Here are the advantages:

  • When you use Mind Maps to take your notes in a meeting you have to actively think more about what is going on in order to structure your record of it in Mind Map form. This means you concentrate more, stay interested longer and really appreciate what is going on at a far deeper level. (I found that in really boring meetings I used to Mind Map them to practice the skill and keep me awake!)
  • You will stay more involved in what is going on, at the time it is happening because it only takes a second or two to write down a keyword (instead of the many 10s of seconds it takes to write down sentences and/or paragraphs). This means that you will keep up with what is going on and not miss anything.
  • As complex issues and arguments unfold you will be able to keep track because you will have a summary overview that clearly shows the relationships between the various points.
  • You will be able to easily cut through lengthy discussions to summarise the issues, record the outcome, and identify action points.
  • As issues are revisited at different times during a meeting you will be able to add the subsequent contributions to the point on the relevant branch of your Mind Map making it an issue focussed record instead of a time-lined capture.

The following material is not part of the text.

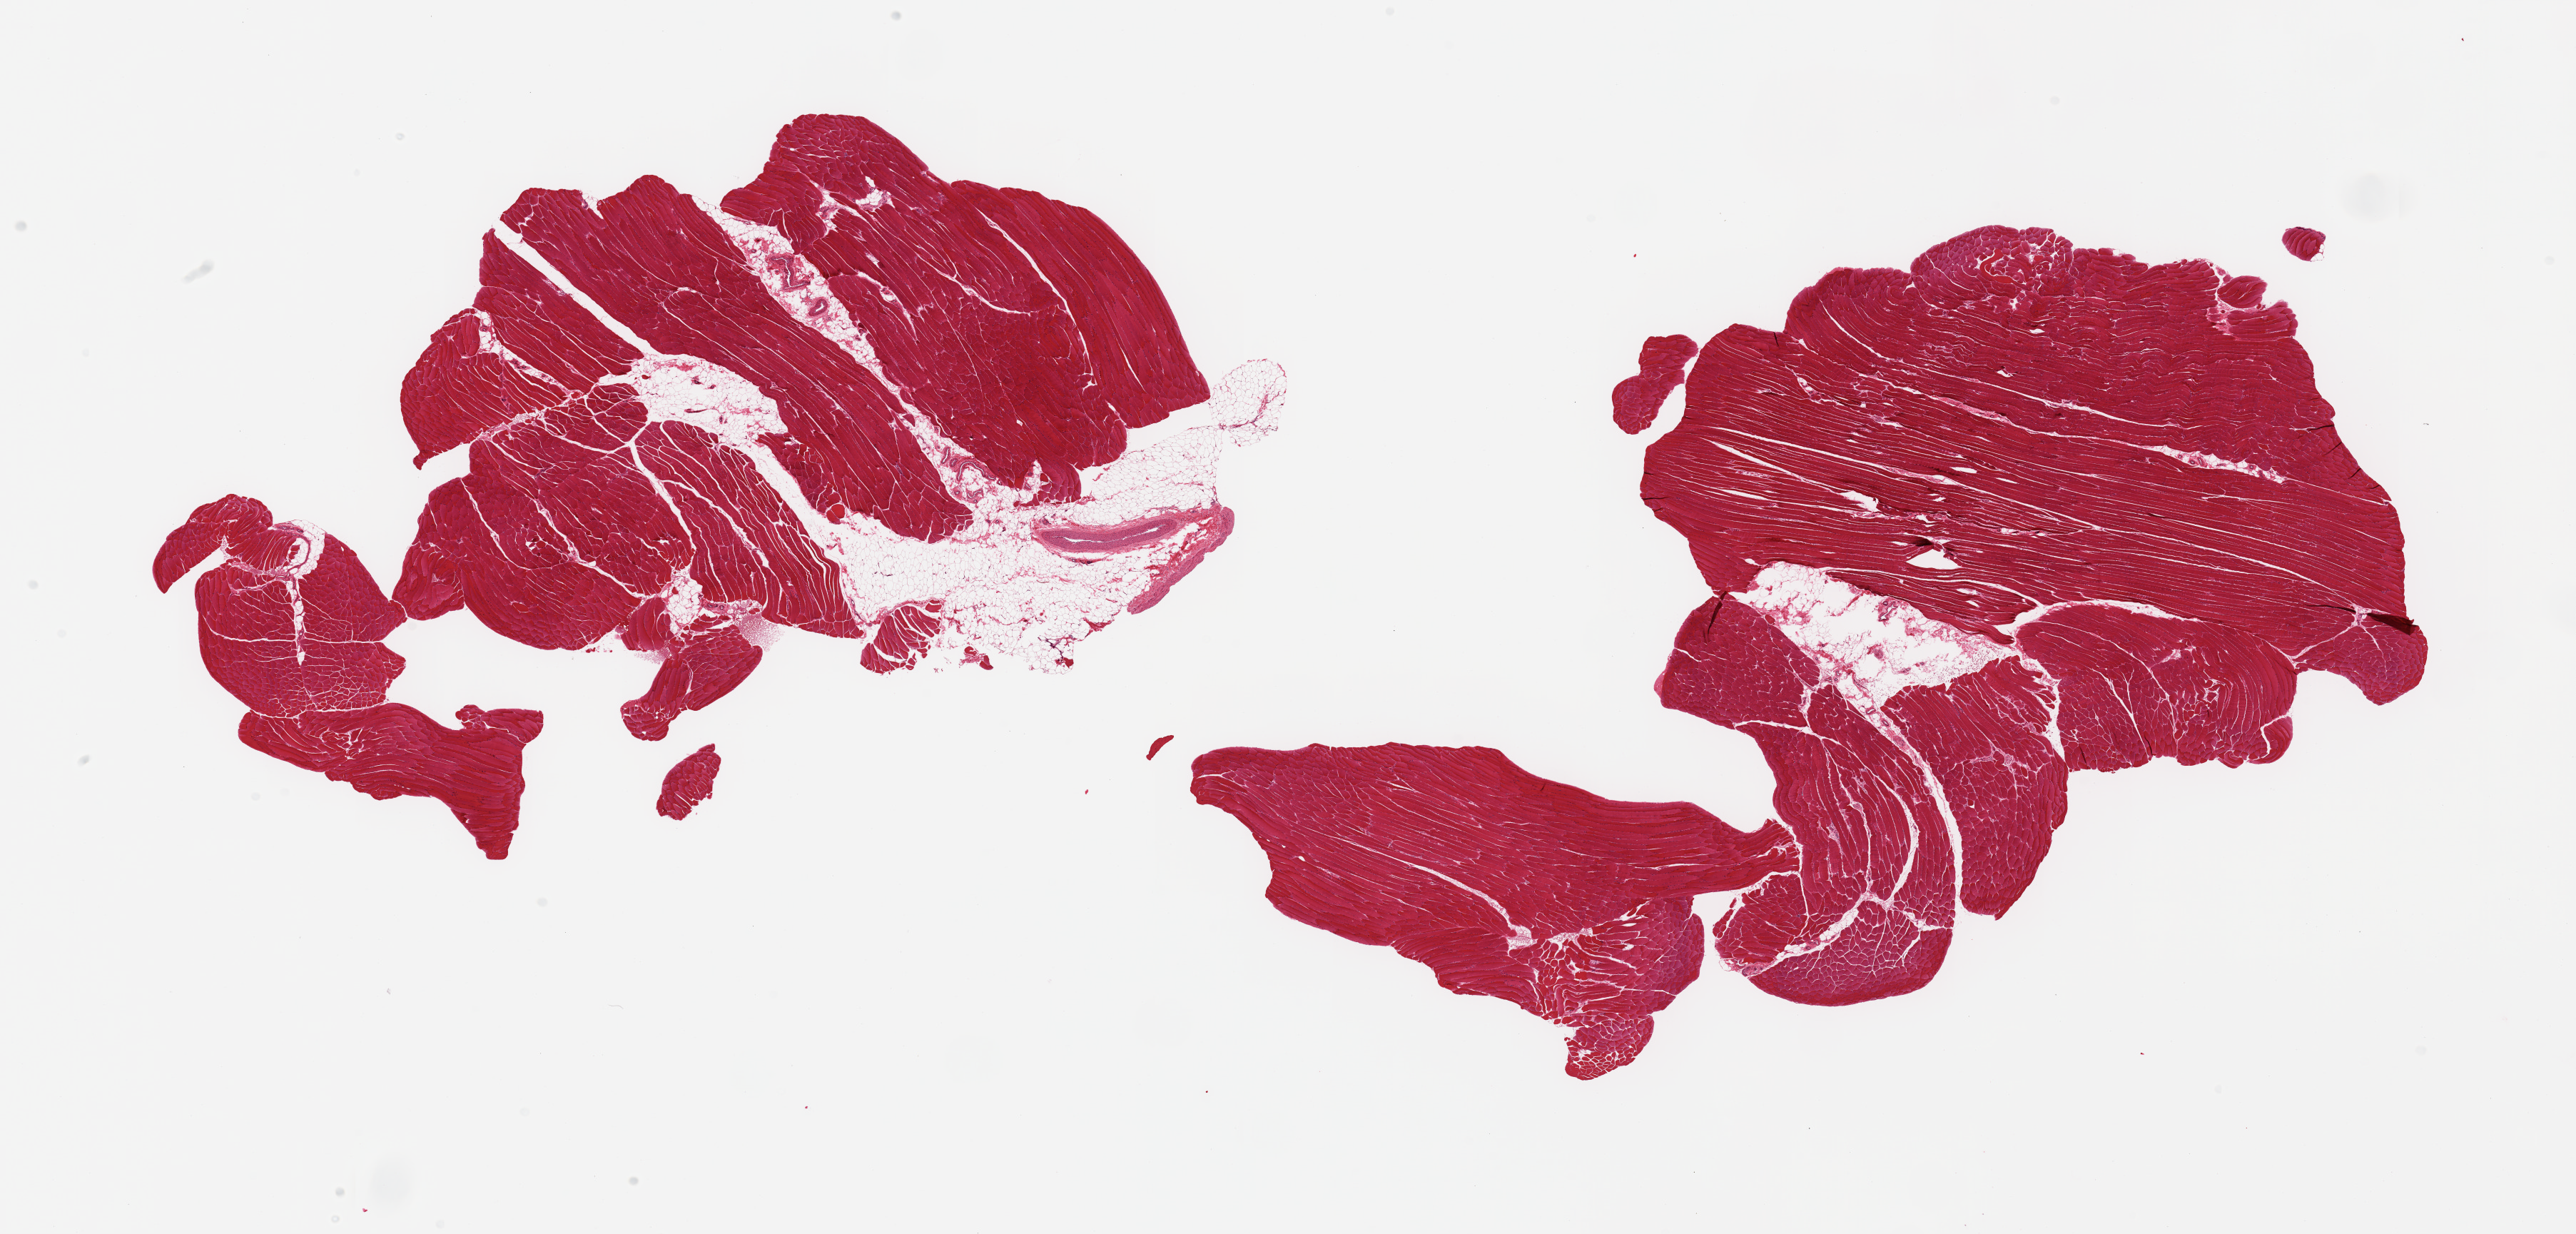
Haematoxylin and eosin whole-slide image — whole scanned area (about 28.5 x 13.7 mm) shown as a low-resolution overview; PAXgene-fixed, paraffin-embedded tissue; sampled site (target tissue): skeletal muscle; tissue donor sample. Donor sex: male.
Review note (as recorded): 2 pieces; skeletal muscle with ~ 5 and 20% internal/external fat.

  • Your recall of what went on, what was agreed and what the action points were will be near perfect AND you will have it summarised in front of you there and then on a single piece of paper.
  • You will be able to produce a very accurate and succinct record of the meeting by sitting down and then writing a few sentences about each branch of your Mind Map, allowing the keywords to stimulate your recall. You can do this at anytime you want and of course the sooner the better but you could write equally accurate minutes from that Mind Map 6 months later if you wanted to (but that is the point of a later post J )

So if you want to get more from your meetings, stay awake and have near perfect recall of the points important to you, then I suggest you consider using Mind Mapping.